» **Exercise 1**
Repeat, word for word, the part of the Kalitta drag-racing article that begins at the words "Scott Kalitta was" and stops after "in their stomachs.".
» **Exercise 2**
Carry on the article about Connie and Scott Kalitta from its final line.

» **Supplied passage**
A FAMILY AFFAIR DRAG-RACING LEGEND CONNIE KALITTA AND HIS SON, SCOTT, ARE IN TOP FUEL'S TOP 10
"Read the book," Connie Kalitta had always said. "It will tell
you what to do." But now the pages were turning too fast, and
the Top Fuel dragster was jerking to the right, heading into the
concrete wall, driven by explosive nitromethane and physics gone
amok. Kalitta stared at the wall right up to impact. No sense in
turning away.
Scott Kalitta was back at the trailer when someone ran up to
tell him what had happened to his father. By the time Scott got
to the track, paramedics were trying to pull Connie from the
cramped cockpit of his crumpled dragster, which was upside down
on the guardrail at Houston's Raceway Park. In the stands 25,000
people were on their feet, lead in their stomachs.
Amid the frantic choreography of the paramedics, Scott saw his
father upside down. The bluster, bark and fiery independence of
a man once described as the last American cowboy were reduced to
a whimper. Get-me-out-get-me-out-get-me-out. It's not often that
a son sees into a father's heart, and Scott Kalitta gets fewer
glimpses than most. "He was almost crying," Scott says of that
moment five years ago. "It wasn't him in there."
An ambulance sped Connie to the hospital. His injuries were
minor (a broken leg, four broken ribs, a punctured lung and a
few dislodged teeth), but Scott, sitting beside him in the
ambulance, didn't know that then. "The fact that he is so ornery
and could move everything should have told me he was going to
pull through," says Scott. "But you don't think rationally when
everything's happening. I was scared."
Connie's recollections are succinct. "I went into that wall
thinking, '----, this is going to hurt,'" he says with a laugh.
"Which it did."
These are happy days in the house of Kalitta. Last year, between
father and son, team Kalitta reached the final round in 13 of
the 18 National Hot Rod Association Top Fuel events. Scott, now
33, won five of those finals, including a record four straight,
and earned Top Fuel's overall title. Connie, now 57, had his
best year ever. He beat his son in the final at the
Gatornationals in Gainesville, Fla.; won again at the Fram
Nationals in Atlanta; and then notched the biggest victory of
his 38-year career, roaring away from Eddie Hill in the U.S.

» **Recorded information**
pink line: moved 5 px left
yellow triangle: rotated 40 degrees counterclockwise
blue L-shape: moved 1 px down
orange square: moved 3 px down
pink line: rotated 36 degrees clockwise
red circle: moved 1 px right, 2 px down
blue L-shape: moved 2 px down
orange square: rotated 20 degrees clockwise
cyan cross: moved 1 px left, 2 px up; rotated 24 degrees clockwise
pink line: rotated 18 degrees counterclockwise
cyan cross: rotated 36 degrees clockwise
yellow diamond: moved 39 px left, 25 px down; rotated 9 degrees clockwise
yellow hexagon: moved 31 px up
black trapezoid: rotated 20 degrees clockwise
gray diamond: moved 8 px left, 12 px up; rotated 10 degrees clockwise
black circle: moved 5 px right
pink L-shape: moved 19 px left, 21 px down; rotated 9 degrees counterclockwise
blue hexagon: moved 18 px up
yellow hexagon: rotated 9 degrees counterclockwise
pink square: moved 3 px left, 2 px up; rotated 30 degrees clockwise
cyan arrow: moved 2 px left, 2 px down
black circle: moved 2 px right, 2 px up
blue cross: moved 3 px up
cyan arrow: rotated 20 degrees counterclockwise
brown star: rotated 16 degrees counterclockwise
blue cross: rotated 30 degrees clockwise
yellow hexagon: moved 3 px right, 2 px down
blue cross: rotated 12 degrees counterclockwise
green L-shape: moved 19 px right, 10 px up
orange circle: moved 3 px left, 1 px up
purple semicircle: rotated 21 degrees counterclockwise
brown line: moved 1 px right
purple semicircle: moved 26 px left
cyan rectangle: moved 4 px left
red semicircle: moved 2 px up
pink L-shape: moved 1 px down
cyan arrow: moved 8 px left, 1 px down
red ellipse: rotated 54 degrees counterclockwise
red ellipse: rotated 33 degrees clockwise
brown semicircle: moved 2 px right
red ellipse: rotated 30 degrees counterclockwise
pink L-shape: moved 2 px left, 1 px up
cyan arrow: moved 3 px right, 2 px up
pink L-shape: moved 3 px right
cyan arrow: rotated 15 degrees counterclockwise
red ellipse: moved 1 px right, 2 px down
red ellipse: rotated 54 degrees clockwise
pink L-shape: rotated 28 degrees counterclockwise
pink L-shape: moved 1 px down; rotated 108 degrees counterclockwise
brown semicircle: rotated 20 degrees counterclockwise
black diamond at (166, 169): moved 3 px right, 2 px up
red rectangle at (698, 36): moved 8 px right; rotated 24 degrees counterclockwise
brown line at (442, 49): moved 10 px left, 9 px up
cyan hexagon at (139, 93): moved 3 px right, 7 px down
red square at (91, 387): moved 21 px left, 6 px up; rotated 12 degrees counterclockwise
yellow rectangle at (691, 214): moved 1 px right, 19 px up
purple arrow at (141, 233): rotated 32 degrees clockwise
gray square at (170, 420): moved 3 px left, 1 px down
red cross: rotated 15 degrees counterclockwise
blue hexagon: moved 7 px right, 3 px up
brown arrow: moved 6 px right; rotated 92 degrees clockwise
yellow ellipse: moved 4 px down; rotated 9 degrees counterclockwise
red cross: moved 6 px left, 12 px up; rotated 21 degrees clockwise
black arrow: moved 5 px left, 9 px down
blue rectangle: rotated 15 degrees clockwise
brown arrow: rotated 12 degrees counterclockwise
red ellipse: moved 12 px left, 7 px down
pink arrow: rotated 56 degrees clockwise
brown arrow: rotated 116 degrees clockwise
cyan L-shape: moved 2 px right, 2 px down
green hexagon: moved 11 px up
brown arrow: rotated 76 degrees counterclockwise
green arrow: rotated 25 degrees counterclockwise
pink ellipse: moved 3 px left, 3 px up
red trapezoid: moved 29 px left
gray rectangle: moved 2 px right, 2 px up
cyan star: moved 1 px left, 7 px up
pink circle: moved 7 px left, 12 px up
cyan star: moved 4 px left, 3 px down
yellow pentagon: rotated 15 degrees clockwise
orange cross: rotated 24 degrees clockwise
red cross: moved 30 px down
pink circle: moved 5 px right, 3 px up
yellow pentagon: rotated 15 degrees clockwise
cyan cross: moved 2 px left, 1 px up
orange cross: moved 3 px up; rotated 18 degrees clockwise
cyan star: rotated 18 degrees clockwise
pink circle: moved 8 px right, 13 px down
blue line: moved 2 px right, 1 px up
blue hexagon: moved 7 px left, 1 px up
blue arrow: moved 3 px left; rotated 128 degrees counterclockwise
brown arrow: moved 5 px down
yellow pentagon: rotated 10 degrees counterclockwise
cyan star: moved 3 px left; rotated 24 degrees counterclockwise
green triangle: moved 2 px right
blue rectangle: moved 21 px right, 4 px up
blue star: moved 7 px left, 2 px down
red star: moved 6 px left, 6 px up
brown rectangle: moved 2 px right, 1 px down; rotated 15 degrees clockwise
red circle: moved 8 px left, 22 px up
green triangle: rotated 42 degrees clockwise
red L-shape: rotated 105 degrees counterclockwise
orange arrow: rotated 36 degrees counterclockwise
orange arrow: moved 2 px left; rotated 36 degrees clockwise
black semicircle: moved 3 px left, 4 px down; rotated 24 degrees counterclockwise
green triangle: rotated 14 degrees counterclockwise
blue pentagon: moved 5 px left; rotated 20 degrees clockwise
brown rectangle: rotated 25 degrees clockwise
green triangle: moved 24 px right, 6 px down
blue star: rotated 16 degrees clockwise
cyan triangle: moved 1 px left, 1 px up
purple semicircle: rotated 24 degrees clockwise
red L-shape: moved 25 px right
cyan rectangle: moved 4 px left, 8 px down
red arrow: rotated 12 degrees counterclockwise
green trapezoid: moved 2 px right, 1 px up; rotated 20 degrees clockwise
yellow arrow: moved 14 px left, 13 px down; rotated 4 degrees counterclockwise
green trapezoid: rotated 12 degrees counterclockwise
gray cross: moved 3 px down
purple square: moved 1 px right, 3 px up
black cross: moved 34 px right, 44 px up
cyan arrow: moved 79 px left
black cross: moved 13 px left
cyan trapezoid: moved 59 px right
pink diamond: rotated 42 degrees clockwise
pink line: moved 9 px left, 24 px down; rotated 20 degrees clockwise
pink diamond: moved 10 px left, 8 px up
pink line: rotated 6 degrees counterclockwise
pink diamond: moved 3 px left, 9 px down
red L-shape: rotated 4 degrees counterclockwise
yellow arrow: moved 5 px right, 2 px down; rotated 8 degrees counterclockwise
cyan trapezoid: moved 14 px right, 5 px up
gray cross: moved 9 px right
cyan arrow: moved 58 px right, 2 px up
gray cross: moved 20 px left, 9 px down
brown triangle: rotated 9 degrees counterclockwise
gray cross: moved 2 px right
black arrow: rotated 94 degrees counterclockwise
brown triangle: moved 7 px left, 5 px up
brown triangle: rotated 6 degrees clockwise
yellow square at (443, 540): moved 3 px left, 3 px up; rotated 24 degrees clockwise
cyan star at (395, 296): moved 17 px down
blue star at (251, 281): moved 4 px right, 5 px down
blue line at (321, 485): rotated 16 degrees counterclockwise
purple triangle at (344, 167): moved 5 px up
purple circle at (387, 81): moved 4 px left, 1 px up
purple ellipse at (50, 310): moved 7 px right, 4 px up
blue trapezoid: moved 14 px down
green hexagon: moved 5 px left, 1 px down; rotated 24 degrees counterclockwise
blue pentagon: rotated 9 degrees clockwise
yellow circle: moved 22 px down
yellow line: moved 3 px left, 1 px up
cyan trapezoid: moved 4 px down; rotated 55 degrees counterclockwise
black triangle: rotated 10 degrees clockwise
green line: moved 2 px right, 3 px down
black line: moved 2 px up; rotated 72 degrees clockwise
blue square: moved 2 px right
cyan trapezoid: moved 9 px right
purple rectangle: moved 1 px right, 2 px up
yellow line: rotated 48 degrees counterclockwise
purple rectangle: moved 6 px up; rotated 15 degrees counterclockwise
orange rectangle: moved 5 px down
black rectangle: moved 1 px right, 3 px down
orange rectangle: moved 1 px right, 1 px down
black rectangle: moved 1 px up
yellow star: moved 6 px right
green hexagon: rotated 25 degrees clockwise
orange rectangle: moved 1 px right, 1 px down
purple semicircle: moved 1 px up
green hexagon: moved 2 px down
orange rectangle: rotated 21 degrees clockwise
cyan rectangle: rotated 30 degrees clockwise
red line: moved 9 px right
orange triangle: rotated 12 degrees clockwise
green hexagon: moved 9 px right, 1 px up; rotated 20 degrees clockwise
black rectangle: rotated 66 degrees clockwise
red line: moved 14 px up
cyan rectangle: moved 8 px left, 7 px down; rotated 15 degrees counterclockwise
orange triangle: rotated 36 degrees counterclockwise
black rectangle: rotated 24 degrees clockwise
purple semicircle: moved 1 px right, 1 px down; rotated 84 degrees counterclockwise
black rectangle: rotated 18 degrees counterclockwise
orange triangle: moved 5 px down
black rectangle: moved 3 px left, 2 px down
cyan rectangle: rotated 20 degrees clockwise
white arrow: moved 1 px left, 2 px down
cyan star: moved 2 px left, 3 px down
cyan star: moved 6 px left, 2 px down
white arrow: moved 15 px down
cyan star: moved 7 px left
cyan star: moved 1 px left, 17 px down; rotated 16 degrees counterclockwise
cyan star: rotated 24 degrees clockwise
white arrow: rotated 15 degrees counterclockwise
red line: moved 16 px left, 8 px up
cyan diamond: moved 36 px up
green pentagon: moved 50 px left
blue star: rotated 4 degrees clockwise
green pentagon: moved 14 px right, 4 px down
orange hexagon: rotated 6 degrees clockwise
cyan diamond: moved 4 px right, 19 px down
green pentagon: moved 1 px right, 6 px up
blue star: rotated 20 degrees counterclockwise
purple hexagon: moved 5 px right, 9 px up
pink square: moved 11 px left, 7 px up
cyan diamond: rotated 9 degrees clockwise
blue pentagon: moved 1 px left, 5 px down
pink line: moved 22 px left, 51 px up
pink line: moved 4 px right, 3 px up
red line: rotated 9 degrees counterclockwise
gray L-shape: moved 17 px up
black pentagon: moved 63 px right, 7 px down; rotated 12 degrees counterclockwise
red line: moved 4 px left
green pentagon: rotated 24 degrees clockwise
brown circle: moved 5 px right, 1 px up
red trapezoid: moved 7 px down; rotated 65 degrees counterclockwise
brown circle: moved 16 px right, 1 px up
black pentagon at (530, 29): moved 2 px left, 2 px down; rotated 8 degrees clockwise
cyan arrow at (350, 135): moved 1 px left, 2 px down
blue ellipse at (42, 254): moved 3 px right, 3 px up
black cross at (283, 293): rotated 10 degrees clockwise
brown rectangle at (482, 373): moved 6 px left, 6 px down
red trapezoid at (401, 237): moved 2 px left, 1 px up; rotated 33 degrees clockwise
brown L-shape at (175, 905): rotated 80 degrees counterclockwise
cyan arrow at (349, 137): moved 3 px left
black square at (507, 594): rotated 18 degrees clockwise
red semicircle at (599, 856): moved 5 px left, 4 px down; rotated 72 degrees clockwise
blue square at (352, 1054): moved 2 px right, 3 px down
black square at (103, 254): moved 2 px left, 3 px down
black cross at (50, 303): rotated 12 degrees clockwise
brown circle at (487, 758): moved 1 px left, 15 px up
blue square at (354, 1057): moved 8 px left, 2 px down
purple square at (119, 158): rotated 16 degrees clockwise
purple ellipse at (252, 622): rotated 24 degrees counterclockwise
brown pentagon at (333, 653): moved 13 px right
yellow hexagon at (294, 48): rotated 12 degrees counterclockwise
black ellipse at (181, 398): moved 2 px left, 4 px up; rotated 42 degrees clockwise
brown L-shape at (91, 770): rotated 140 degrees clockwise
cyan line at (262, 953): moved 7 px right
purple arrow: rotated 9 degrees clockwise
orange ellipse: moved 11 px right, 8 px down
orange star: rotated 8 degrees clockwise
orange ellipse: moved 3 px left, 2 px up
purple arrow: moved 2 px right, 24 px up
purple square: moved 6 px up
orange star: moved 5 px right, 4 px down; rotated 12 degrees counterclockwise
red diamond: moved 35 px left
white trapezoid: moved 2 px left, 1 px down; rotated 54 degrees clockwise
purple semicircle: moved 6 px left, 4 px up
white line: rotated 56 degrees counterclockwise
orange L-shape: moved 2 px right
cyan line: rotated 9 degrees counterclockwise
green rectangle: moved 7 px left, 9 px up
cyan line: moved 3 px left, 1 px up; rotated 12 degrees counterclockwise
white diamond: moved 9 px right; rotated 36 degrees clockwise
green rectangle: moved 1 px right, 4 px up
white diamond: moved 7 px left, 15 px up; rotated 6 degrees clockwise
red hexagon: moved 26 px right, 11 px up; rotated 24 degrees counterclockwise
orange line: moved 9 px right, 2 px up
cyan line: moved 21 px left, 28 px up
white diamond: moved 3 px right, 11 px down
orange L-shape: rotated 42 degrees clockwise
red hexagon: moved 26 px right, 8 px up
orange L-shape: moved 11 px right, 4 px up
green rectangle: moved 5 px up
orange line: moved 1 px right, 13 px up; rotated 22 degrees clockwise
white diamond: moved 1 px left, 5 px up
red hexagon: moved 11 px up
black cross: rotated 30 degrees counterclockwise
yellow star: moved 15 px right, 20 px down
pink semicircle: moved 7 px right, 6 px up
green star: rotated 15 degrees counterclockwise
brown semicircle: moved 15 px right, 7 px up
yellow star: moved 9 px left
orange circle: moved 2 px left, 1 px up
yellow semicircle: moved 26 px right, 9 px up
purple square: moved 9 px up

» **Reply 1**
Scott Kalitta was back at the trailer when someone ran up to
tell him what had happened to his father. By the time Scott got
to the track, paramedics were trying to pull Connie from the
cramped cockpit of his crumpled dragster, which was upside down
on the guardrail at Houston's Raceway Park. In the stands 25,000
people were on their feet, lead in their stomachs.

» **Reply 2**
Nationals final in Indianapolis for his first win in that event.
In the semifinals of the Slick 50 Nationals, at the same track
where Connie had slammed into the wall, father and son recorded
the quickest side-by-side run in NHRA history, Scott nipping
Connie at the finish.
Riding back to the pits after that race, Connie jumped up and
down inside the van, pumping a fist and waving to the crowd. The
father is the son's biggest fan, but the father will never own
up to it. Easier to face an onrushing slab of concrete.
Everyone in drag racing knows Connie Kalitta. That is partly a
matter of time: Connie has been in the sport since 1957, and as
a former competitor says, "I raced Connie in 1968, and he was
old then." But it is mostly a matter of charisma. Raconteur,
fighter, charmer, self-made man, Connie Kalitta is legend come
to life.
The owner of the global-transport company American International
Airways, Connie foiled a hijacking attempt by an impeccably
dressed knife-wielding nut who demanded a plane at AIA's
Ypsilanti, Mich., airstrip in 1989. Connie led him to the craft,
and in the cockpit the hijacker grabbed for the throttle. Connie
went berserk. His hands were slashed in the ensuing scuffle, but
he quickly delivered his bruised assailant to police on the
tarmac below.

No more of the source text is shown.